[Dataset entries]

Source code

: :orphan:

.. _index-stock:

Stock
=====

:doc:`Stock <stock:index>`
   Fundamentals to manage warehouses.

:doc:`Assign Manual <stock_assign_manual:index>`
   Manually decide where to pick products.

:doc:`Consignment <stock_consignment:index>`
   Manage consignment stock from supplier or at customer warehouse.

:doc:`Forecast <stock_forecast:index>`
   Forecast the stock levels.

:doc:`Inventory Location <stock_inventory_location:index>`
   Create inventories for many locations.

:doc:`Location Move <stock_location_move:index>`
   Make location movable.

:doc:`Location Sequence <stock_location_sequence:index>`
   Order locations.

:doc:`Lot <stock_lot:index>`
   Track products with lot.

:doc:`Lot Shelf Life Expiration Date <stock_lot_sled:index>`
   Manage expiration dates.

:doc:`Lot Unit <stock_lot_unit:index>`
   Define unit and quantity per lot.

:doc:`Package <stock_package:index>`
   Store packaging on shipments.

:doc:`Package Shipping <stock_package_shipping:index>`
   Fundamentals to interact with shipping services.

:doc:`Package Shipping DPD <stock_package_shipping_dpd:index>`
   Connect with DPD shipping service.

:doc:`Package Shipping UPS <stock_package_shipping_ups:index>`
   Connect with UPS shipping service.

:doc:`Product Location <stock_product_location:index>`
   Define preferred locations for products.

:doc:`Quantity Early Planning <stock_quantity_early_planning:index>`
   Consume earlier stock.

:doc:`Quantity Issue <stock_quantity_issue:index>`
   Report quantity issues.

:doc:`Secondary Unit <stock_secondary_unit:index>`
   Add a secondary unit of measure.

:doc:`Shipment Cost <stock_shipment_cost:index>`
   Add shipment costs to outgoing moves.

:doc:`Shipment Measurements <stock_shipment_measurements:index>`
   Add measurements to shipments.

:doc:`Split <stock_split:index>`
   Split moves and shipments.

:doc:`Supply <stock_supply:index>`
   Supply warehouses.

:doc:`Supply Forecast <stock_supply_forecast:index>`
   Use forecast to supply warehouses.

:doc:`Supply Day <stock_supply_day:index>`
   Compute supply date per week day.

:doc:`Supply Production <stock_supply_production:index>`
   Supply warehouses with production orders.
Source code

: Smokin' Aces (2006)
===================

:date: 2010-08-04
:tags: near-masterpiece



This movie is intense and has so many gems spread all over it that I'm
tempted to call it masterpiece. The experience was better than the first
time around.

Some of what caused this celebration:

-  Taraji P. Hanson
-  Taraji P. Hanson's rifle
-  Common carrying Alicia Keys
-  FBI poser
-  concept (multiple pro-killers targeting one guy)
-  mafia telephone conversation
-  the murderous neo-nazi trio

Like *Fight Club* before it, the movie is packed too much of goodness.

Exercise description
Each line of the data that contains "moves" should be counted; please give only the number.

Result of the task
2